Being from the east, the idea of a high elevation desert is hard to imagine. After a full day of flying and a long drive to the park, the sight of the Klamath Basin with the miles of views of buttes, junipers, sage brush made it all worth it. Once I finished moving in and ate some awesome Mexican food from the nearby Klamath Falls, I got to appreciate the incredible sunset in the park for the first time.

My first sunset at Lava Beds National Monument.
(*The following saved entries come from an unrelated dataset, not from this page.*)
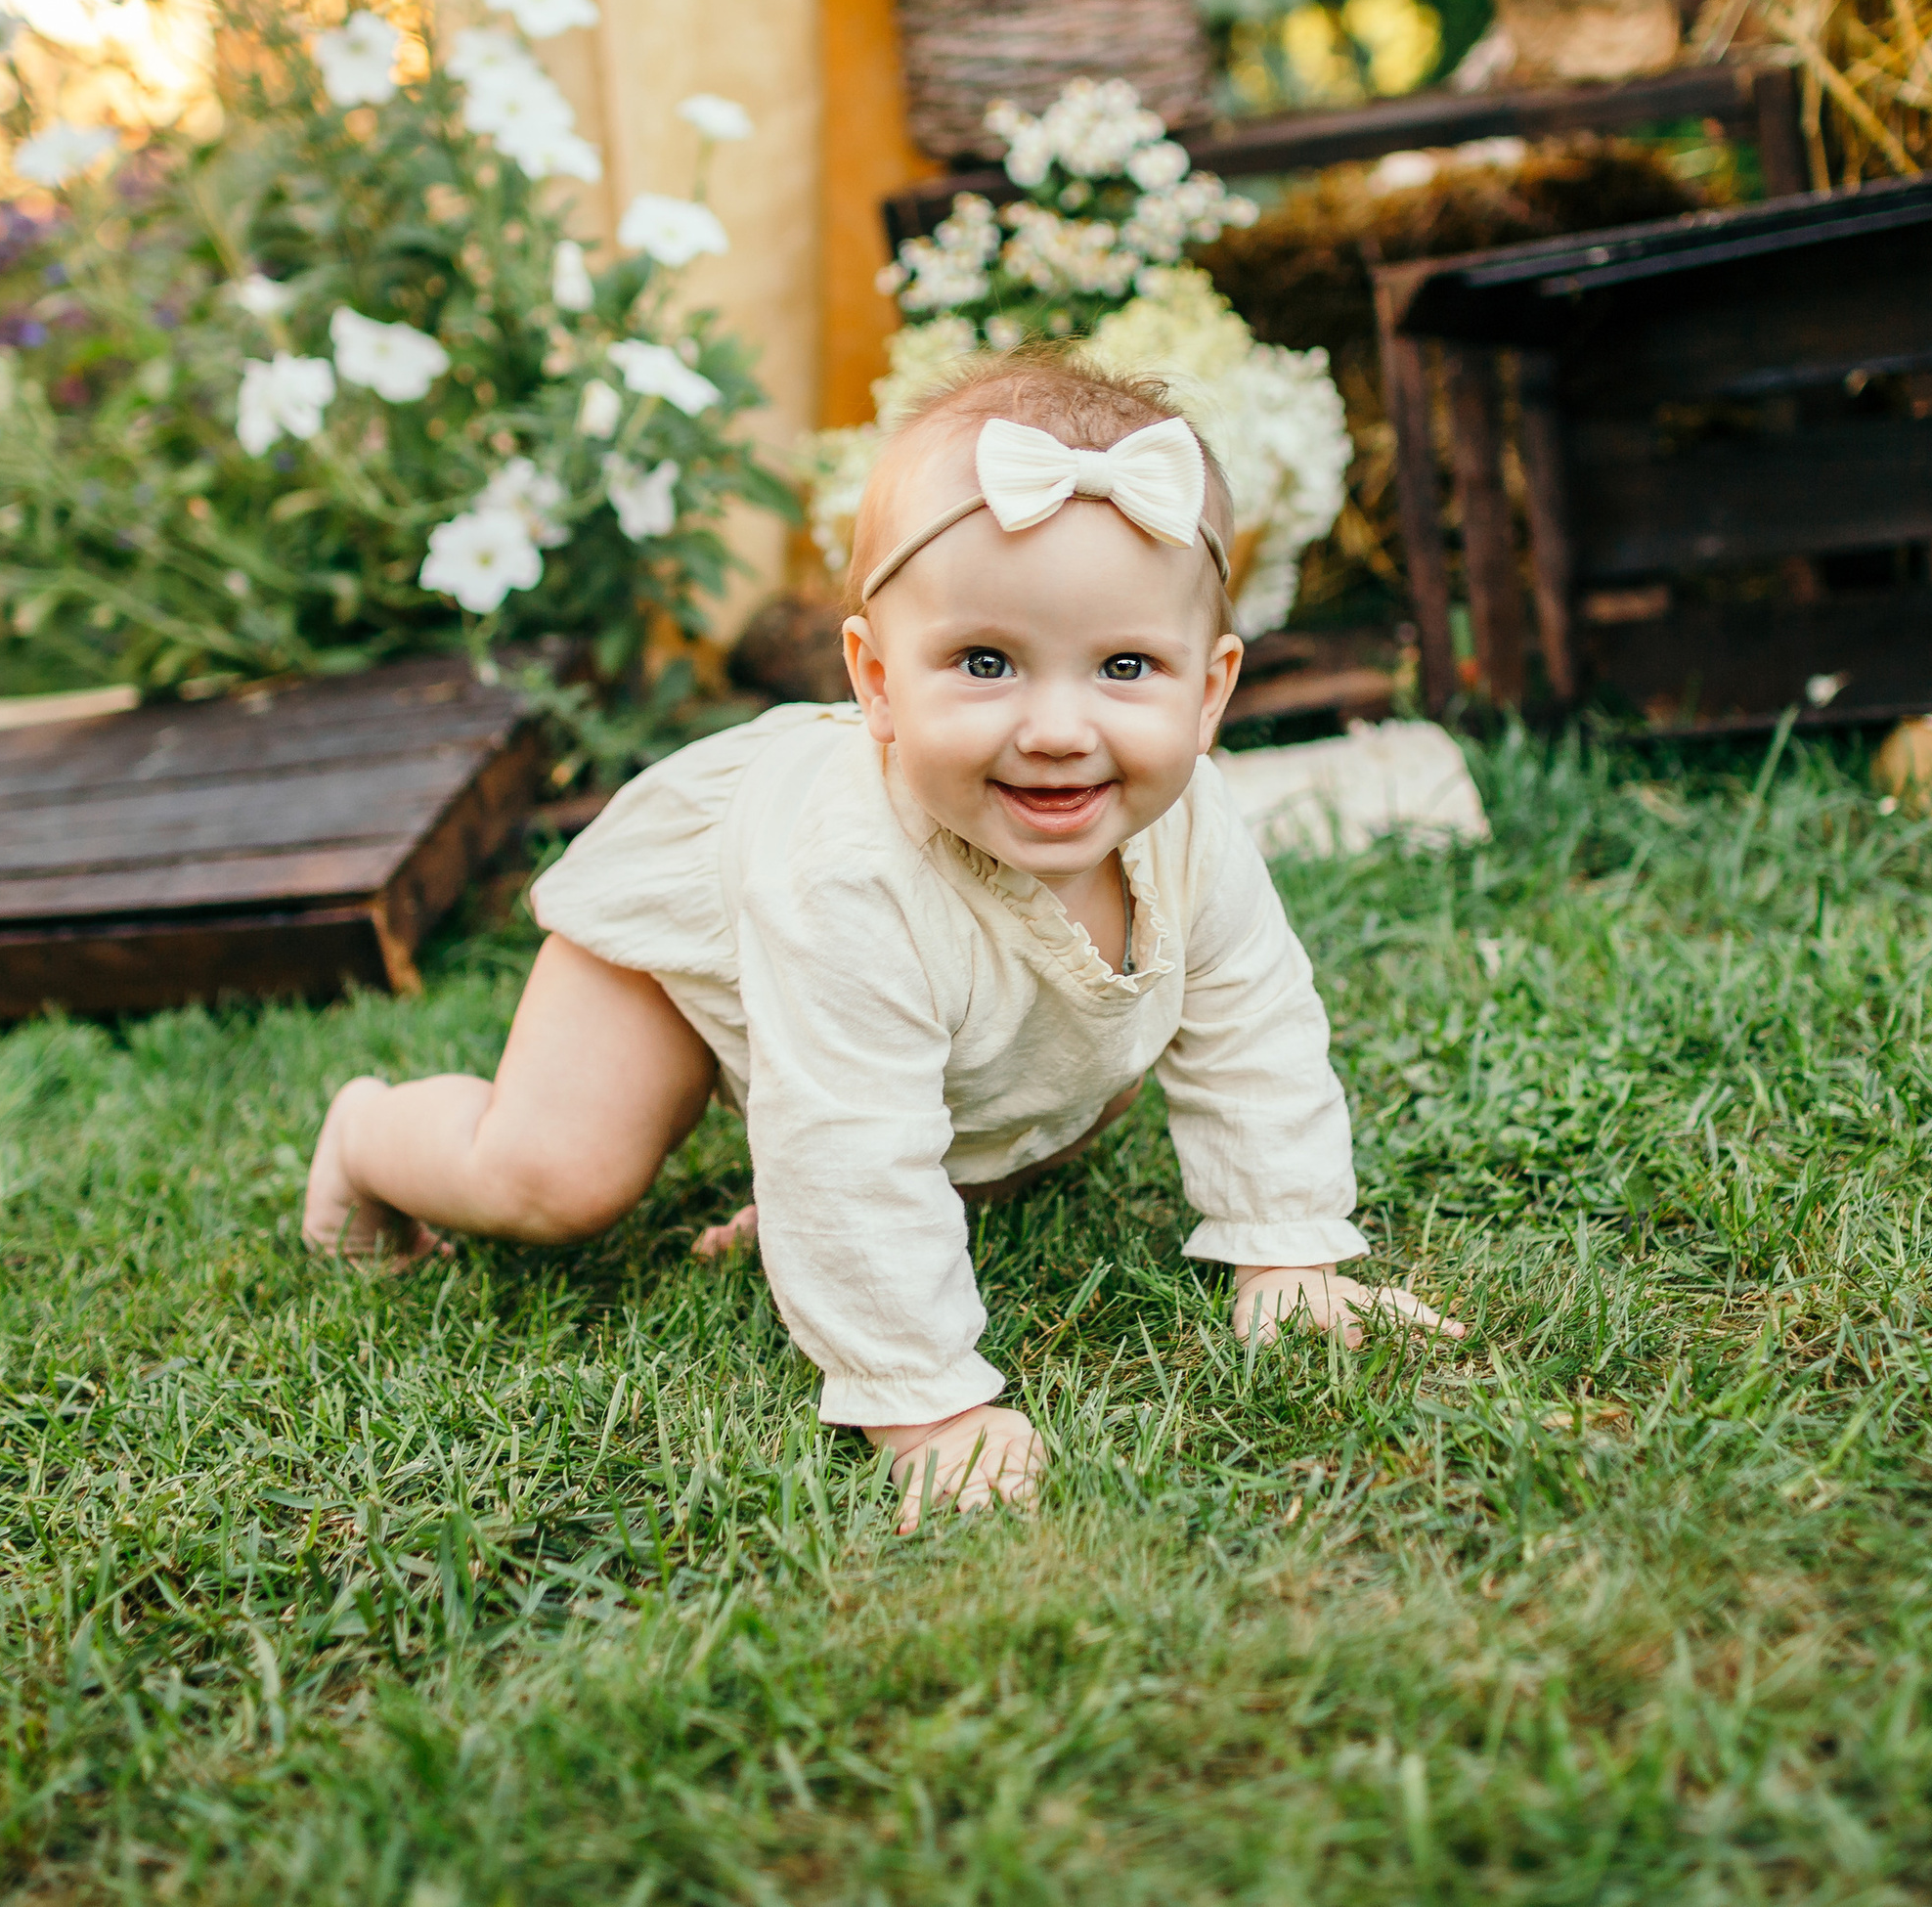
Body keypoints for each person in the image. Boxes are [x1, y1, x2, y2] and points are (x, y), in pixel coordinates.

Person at [302, 350, 1463, 1530]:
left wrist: (1287, 1253)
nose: (1057, 729)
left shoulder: (1192, 825)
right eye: (983, 663)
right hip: (689, 932)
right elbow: (846, 1131)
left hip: (910, 1017)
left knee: (1059, 1082)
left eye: (1124, 668)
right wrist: (930, 1408)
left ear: (1210, 692)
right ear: (875, 678)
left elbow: (1252, 1026)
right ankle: (369, 1136)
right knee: (557, 1177)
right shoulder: (849, 870)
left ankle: (812, 1207)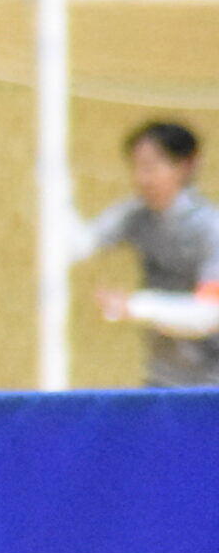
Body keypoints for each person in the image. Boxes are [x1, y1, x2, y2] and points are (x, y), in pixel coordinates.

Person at [76, 121, 219, 386]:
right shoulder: (136, 215)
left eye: (151, 167)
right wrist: (57, 191)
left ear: (185, 165)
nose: (142, 178)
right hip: (162, 378)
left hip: (210, 382)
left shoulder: (210, 228)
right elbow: (79, 245)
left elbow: (210, 313)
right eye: (137, 167)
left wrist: (137, 306)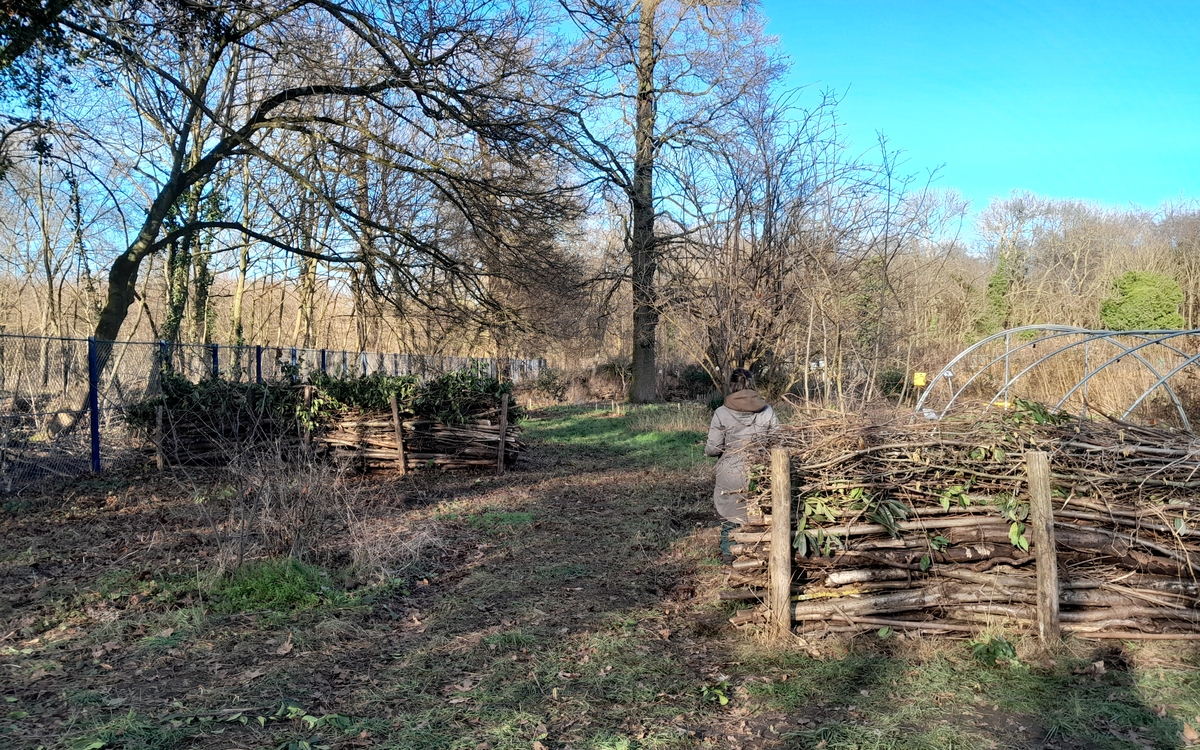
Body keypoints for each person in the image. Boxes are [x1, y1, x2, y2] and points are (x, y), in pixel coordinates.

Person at [704, 368, 778, 564]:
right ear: (752, 385)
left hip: (730, 474)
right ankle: (757, 554)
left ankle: (729, 556)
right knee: (759, 513)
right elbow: (778, 443)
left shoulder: (721, 412)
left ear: (732, 386)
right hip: (760, 473)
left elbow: (712, 449)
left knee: (730, 516)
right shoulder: (767, 411)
On my first day, I was introduced to my team: two Geoscientist-in-Parks interns and the Natural Resource Program Manager. I got oriented with the park by visiting the Visitor’s Center and exploring two caves. I learned that Lava Beds National Monument also runs World War 2 Valor in the Pacific National Monument-Tulelake Unit, which is the site of Japanese internment camps and incarceration centers in 1943. As a Japanese-American, I was emotional and honored to have the opportunity to walk through that site. I loved that this part of history is one that I get to explore through the summer and get to experience a direct connection with my heritage.

I was given some gear for work including: caving helmet, 3 headlamps, knee pads, and gloves.

That evening, our team got a chance to assist in mist netting bats to test for presence of white nose syndrome in the park. It was a late night, but getting to hold my first bat and working within the quiet, rugged setting was memorable. Take a look at some of the Little Brown Bats we caught!

Little Brown Bat (Myotis lucifugus). Photo courtesy of Brian Anschel.

A Little Brown Bat (Myotis lucifugus) was captured in the mist nets on the park. Photo courtesy of Brian Anschel.